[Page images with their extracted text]
== Segment start ==

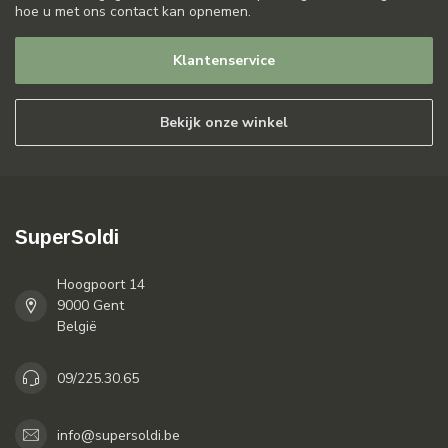
hoe u met ons contact kan opnemen.
Klantenservice
Bekijk onze winkel
SuperSoldi
Hoogpoort 14
9000 Gent
België
09/225.30.65
info@supersoldi.be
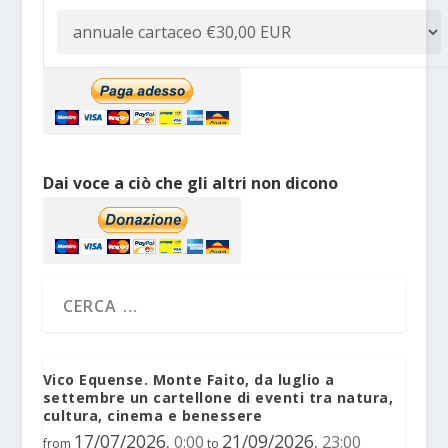
Dai voce a ciò che gli altri non dicono
Vico Equense. Monte Faito, da luglio a
settembre un cartellone di eventi tra natura,
cultura, cinema e benessere
17/07/2026
21/09/2026
0:00
23:00
,
,
from
to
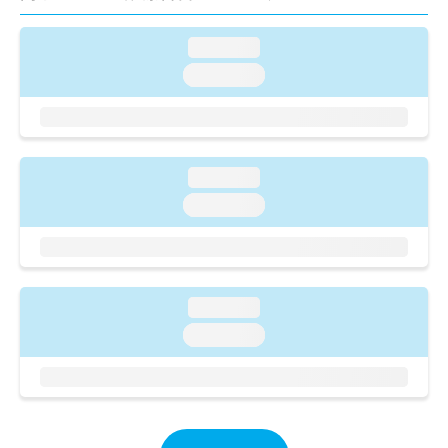
ご了
ら
み
承く
は
ださ
loading...
こ
無
い。
ち
料
loading...
ら
情
報
拡
掲
充
載
の
情
loading...
お
報
loading...
申
の
し
修
込
正
み
は
は
こ
loading...
こ
ち
ち
loading...
ら
ら
そ
の
他
の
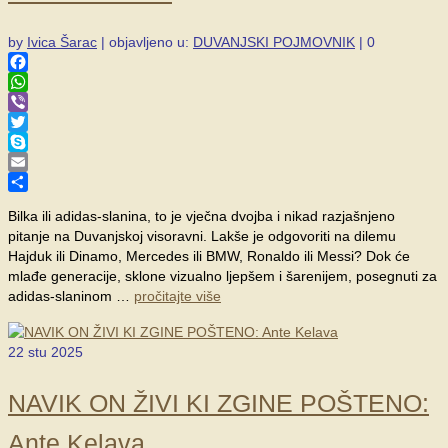
by
Ivica Šarac
|
objavljeno u:
DUVANJSKI POJMOVNIK
|
0
Facebook
WhatsApp
Viber
Twitter
Skype
Email
Share
Bilka ili adidas-slanina, to je vječna dvojba i nikad razjašnjeno
pitanje na Duvanjskoj visoravni. Lakše je odgovoriti na dilemu
Hajduk ili Dinamo, Mercedes ili BMW, Ronaldo ili Messi? Dok će
mlađe generacije, sklone vizualno ljepšem i šarenijem, posegnuti za
adidas-slaninom …
pročitajte više
22
stu 2025
NAVIK ON ŽIVI KI ZGINE POŠTENO:
Ante Kelava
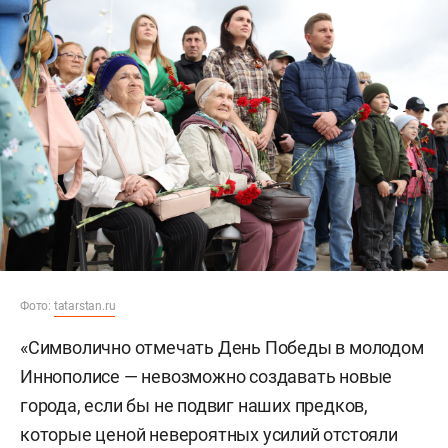
Фото:
tatarstan.ru
«Символично отмечать День Победы в молодом
Иннополисе — невозможно создавать новые
города, если бы не подвиг наших предков,
которые ценой невероятных усилий отстояли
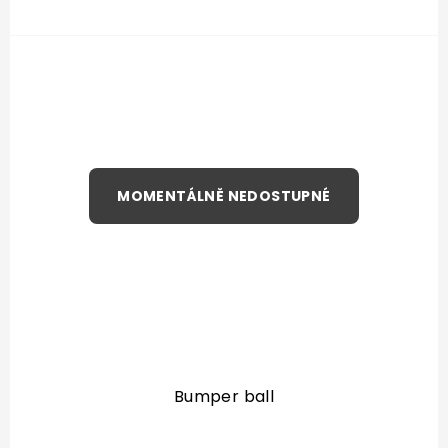
Bumper ball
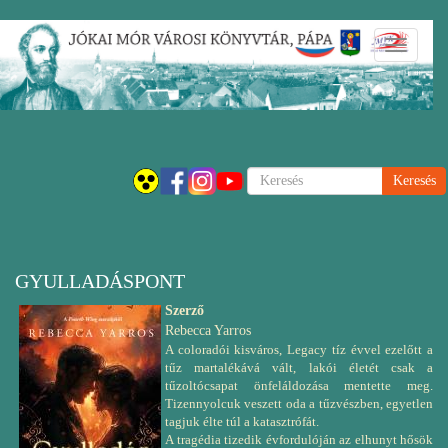
Ugrás
Navigáci
a
átkapcsol
tartalomra
Keresés
GYULLADÁSPONT
Szerző
Rebecca Yarros
A coloradói kisváros, Legacy tíz évvel ezelőtt a
tűz martalékává vált, lakói életét csak a
tűzoltócsapat önfeláldozása mentette meg.
Tizennyolcuk veszett oda a tűzvészben, egyetlen
tagjuk élte túl a katasztrófát.
A tragédia tizedik évfordulóján az elhunyt hősök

== Segment end ==

▶ [Work order]
Could you pull the text read from every item above, repeating its lines exactly and leaving the pictures out of your answer?

▶ [Output for this task]
hoe u met ons contact kan opnemen.
Klantenservice
Bekijk onze winkel
SuperSoldi
Hoogpoort 14
9000 Gent
België
09/225.30.65
info@supersoldi.be
Dai voce a ciò che gli altri non dicono
Vico Equense. Monte Faito, da luglio a
settembre un cartellone di eventi tra natura,
cultura, cinema e benessere
17/07/2026
21/09/2026
0:00
23:00
,
,
from
to
ご了
ら
み
承く
は
ださ
loading...
こ
無
い。
ち
料
loading...
ら
情
報
拡
掲
充
載
の
情
loading...
お
報
loading...
申
の
し
修
込
正
み
は
は
こ
loading...
こ
ち
ち
loading...
ら
ら
そ
の
他
の
by
Ivica Šarac
|
objavljeno u:
DUVANJSKI POJMOVNIK
|
0
Facebook
WhatsApp
Viber
Twitter
Skype
Email
Share
Bilka ili adidas-slanina, to je vječna dvojba i nikad razjašnjeno
pitanje na Duvanjskoj visoravni. Lakše je odgovoriti na dilemu
Hajduk ili Dinamo, Mercedes ili BMW, Ronaldo ili Messi? Dok će
mlađe generacije, sklone vizualno ljepšem i šarenijem, posegnuti za
adidas-slaninom …
pročitajte više
22
stu 2025
NAVIK ON ŽIVI KI ZGINE POŠTENO:
Ante Kelava
Фото:
tatarstan.ru
«Символично отмечать День Победы в молодом
Иннополисе — невозможно создавать новые
города, если бы не подвиг наших предков,
которые ценой невероятных усилий отстояли
Bumper ball
Ugrás
Navigáci
a
átkapcsol
tartalomra
Keresés
GYULLADÁSPONT
Szerző
Rebecca Yarros
A coloradói kisváros, Legacy tíz évvel ezelőtt a
tűz martalékává vált, lakói életét csak a
tűzoltócsapat önfeláldozása mentette meg.
Tizennyolcuk veszett oda a tűzvészben, egyetlen
tagjuk élte túl a katasztrófát.
A tragédia tizedik évfordulóján az elhunyt hősök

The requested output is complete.